Orthodox Church of the Holy Apostles, by Sheila Galligan

This morning I missed our usual Quaker Meeting as I’d been invited to accompany two friends, Anastasia and Dimitrios, to their Greek Orthodox Church in Leyland.  It was part of my need to be ‘open to new light from whatever source’ and was an experience not to be missed.

The community, which includes lots of different nationalities, felt warm and welcoming – in other words a real faith family.  I felt as if I was a valued visitor and enjoyed the hospitality and the discussion over tea and biscuits after the service. Some people had more to eat as they had fasted from midnight in order to receive communion.

Lots of the worship reminded me of the pre-Vatican 2 Mass I experienced as a child.  The priest faced the altar and away from the congregation. I understood the reason for this – he was worshipping God as represented on the altar, and not the people.  However, I found it difficult to hear everything he said as he was not facing me.

The whole service was sung – by two women and one man – and sometimes by the priest.  There were no hymns as such. They believe, as Catholics do, in the real presence of Jesus in the eucharist and so I was unable to take communion (as a non-Orthodox believer) but received some simple blessed bread instead.

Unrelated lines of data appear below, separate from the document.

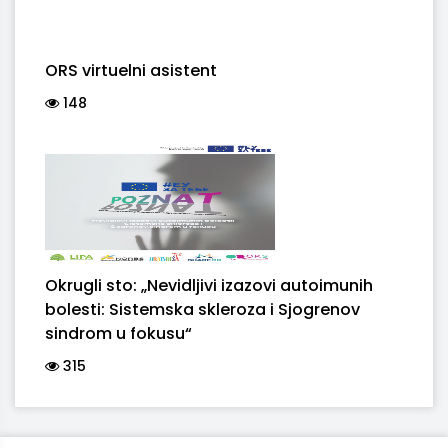
ORS virtuelni asistent
148
Okrugli sto: „Nevidljivi izazovi autoimunih
bolesti: Sistemska skleroza i Sjogrenov
sindrom u fokusu“
315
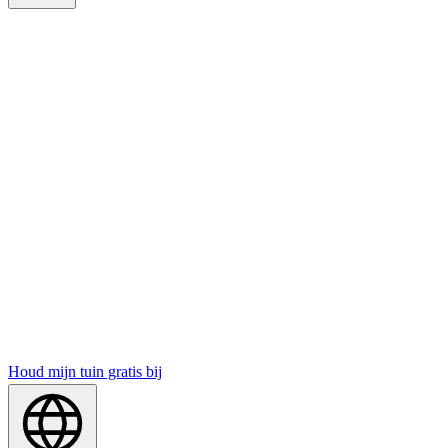
Houd mijn tuin gratis bij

The importance of the icons in the church was obvious.  People came in throughout the service, lit candles and kissed the icons which had particular meaning for them.  The icons feature Jesus primarily, but there is always John the Baptist as well as the Mary the virgin mother, known as the Theotokos, and many other saints.  The icons are so impressive and there are many of them which fills the space with gold and rich colours.

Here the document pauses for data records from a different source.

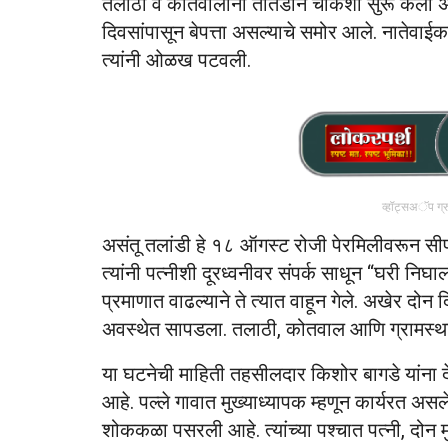
तलाठी व कोतवालांनी तातडीने चौकशी सुरू केली अस
दिवसांपासून बेपत्ता असल्याचे समोर आले. नातेव
त्यांनी ओळख पटवली.
व्हॉट्सअॅप ग्
असंतू तलांडी हे १८ ऑगस्ट रोजी पेरमिलीवरून सीपनप
त्यांनी पत्नीशी दूरध्वनीवर संपर्क साधून “घरी निघा
प्रमाणात वाढल्याने ते त्यात वाहून गेले. अखेर दोन 
अवस्थेत सापडला. तलाठी, कोतवाल आणि ग्रामस्थांच
या घटनेची माहिती तहसीलदार किशोर बागडे यांना 
आहे. पल्ले गावात मुख्याध्यापक म्हणून कार्यरत अस
शोककळा पसरली आहे. त्यांच्या पश्चात पत्नी, दोन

It is normal to stand for most of the service, but there are a few benches for older people and others who might need to sit down.

There was lot of incense in the service and it filled the room at times.

The church building has been converted over several years from a Methodist chapel into an Eastern Orthodox church and this has taken lots of hard work and lots of money and vision.

I feel very privileged to have shared this worship experience with Anastasia and Dimitrios and their church community and it has left me with many things to think about. There was certainly an abundance of ‘new light’.